[Tâches et exercices]:
a) D'après le texte sur le marché immobilier, de combien les ventes de logements ont-elles augmenté dans une poignée de municipalités situées en dehors de Toronto ?
b) Reproduisez fidèlement le passage du texte sur le marché immobilier compris entre « En gardant ces » et « travail à domicile. », ces deux extraits inclus.

[Texte du document]:

◆ ◆ ◆ ◆

En gardant ces trois types de bureaux à l’esprit, il est important d’examiner un autre aspect de l’immobilier : les propriétaires et le marché du logement. En observant les tendances de l’immobilier résidentiel, on obtient une image plus complète. Prenez Toronto, par exemple; dans une poignée de municipalités situées en dehors de la plus grande ville du Canada, les ventes de logements ont augmenté de plus de 40 % par rapport à l’année dernière (c’est-à-dire au début du mois de juillet 2020), selon un article du Global News. Cela montre une tendance à l’augmentation du nombre de personnes qui se déplacent vers les banlieues ou les zones rurales, en partie parce que leur emploi permet une plus grande flexibilité du travail à domicile.

◆ ◆ ◆ ◆

[Entrées de données extraites]:
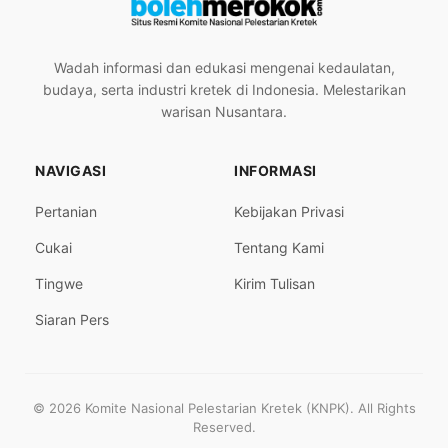
Wadah informasi dan edukasi mengenai kedaulatan,
budaya, serta industri kretek di Indonesia. Melestarikan
warisan Nusantara.
NAVIGASI
INFORMASI
Pertanian
Kebijakan Privasi
Cukai
Tentang Kami
Tingwe
Kirim Tulisan
Siaran Pers
© 2026 Komite Nasional Pelestarian Kretek (KNPK). All Rights
Reserved.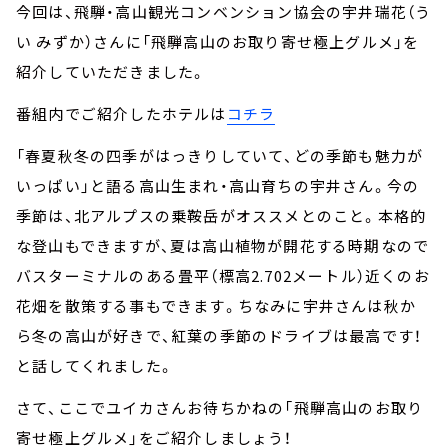
今回は、飛騨・高山観光コンベンション協会の宇井瑞花（う
い みずか）さんに「飛騨高山のお取り寄せ極上グルメ」を
紹介していただきました。
番組内でご紹介したホテルは
コチラ
「春夏秋冬の四季がはっきりしていて、どの季節も魅力が
いっぱい」と語る高山生まれ・高山育ちの宇井さん。今の
季節は、北アルプスの乗鞍岳がオススメとのこと。本格的
な登山もできますが、夏は高山植物が開花する時期なので
バスターミナルのある畳平（標高2.702メートル）近くのお
花畑を散策する事もできます。ちなみに宇井さんは秋か
ら冬の高山が好きで、紅葉の季節のドライブは最高です！
と話してくれました。
さて、ここでユイカさんお待ちかねの「飛騨高山のお取り
寄せ極上グルメ」をご紹介しましょう！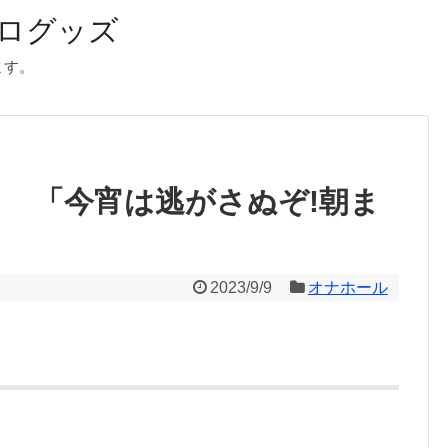
ログッズ
ます。
 「今宵は逃がさぬぞ!朝ま
2023/9/9
オナホール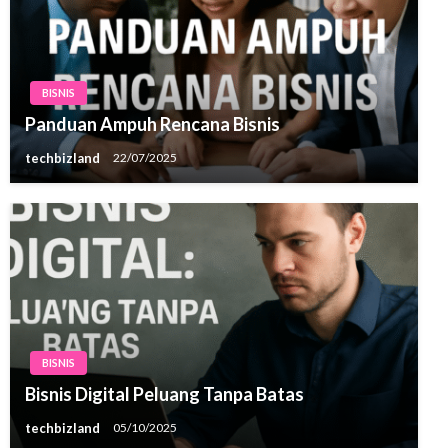
BISNIS
Panduan Ampuh Rencana Bisnis
techbizland
22/07/2025
BISNIS
Bisnis Digital Peluang Tanpa Batas
techbizland
05/10/2025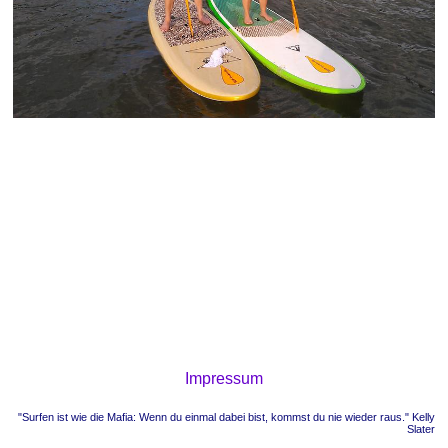
Impressum
"Surfen ist wie die Mafia: Wenn du einmal dabei bist, kommst du nie wieder raus." Kelly
Slater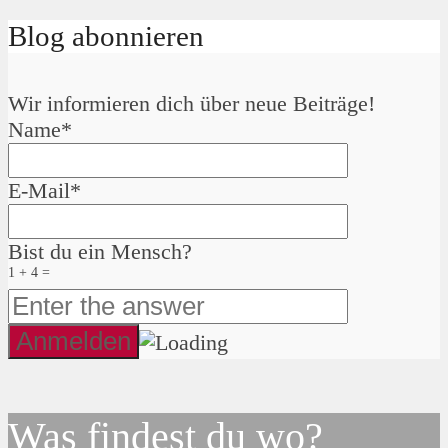
Blog abonnieren
Wir informieren dich über neue Beiträge!
Name*
E-Mail*
Bist du ein Mensch?
1 + 4 =
Was findest du wo?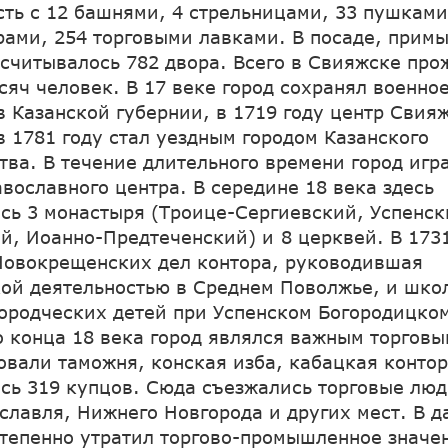
сть с 12 башнями, 4 стрельницами, 33 пушками
ами, 254 торговыми лавками. В посаде, прим
асчитывалось 782 двора. Всего в Свияжске пр
сяч человек. В 17 веке город сохранял военно
 в Казанской губернии, в 1719 году центр Свия
в 1781 году стал уездным городом Казанского
тва. В течение длительного времени город игр
авославного центра. В середине 18 века здесь
сь 3 монастыря (Троице-Сергиевский, Успенс
й, Иоанно-Предтеченский) и 8 церквей. В 173
овокрещенских дел контора, руководившая
ой деятельностью в Среднем Поволжье, и шко
ородческих детей при Успенском Богородицко
До конца 18 века город являлся важным торгов
вали таможня, конская изба, кабацкая контор
сь 319 купцов. Сюда съезжались торговые люд
славля, Нижнего Новгорода и других мест. В 
тепенно утратил торгово-промышленное значе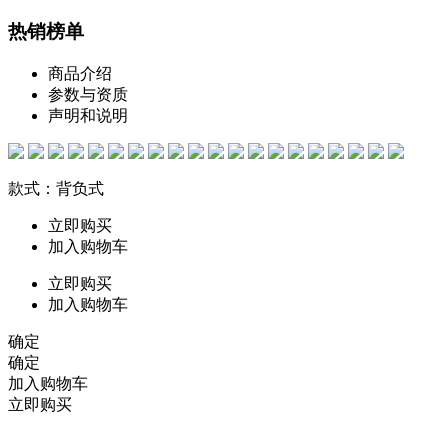
热销榜单
商品介绍
参数与资质
声明和说明
款式：背负式
立即购买
加入购物车
立即购买
加入购物车
确定
确定
加入购物车
立即购买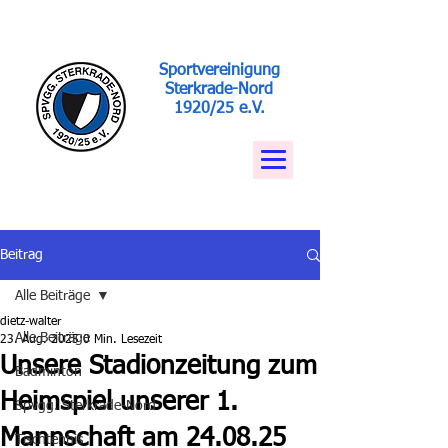
Sportvereinigung
Sterkrade-Nord
1920/25 e.V.
Beitrag
Alle Beiträge
dietz-walter
Alle Beiträge
23. Aug. 2025
0 Min. Lesezeit
Unsere Stadionzeitung zum
Badminton
Heimspiel unserer 1.
Spvgg. Sterkrade-Nord
Mannschaft am 24.08.25
Tischtennis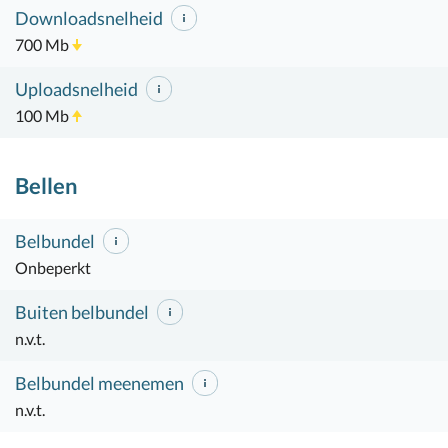
Downloadsnelheid
700 Mb
Uploadsnelheid
100 Mb
Bellen
Belbundel
Onbeperkt
Buiten belbundel
n.v.t.
Belbundel meenemen
n.v.t.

◆ ◆ ◆ ◆

[Résultats des tâches]:
a) De plus de 40 % par rapport à l’année dernière.

b)
En gardant ces trois types de bureaux à l’esprit, il est important d’examiner un autre aspect de l’immobilier : les propriétaires et le marché du logement. En observant les tendances de l’immobilier résidentiel, on obtient une image plus complète. Prenez Toronto, par exemple; dans une poignée de municipalités situées en dehors de la plus grande ville du Canada, les ventes de logements ont augmenté de plus de 40 % par rapport à l’année dernière (c’est-à-dire au début du mois de juillet 2020), selon un article du Global News. Cela montre une tendance à l’augmentation du nombre de personnes qui se déplacent vers les banlieues ou les zones rurales, en partie parce que leur emploi permet une plus grande flexibilité du travail à domicile.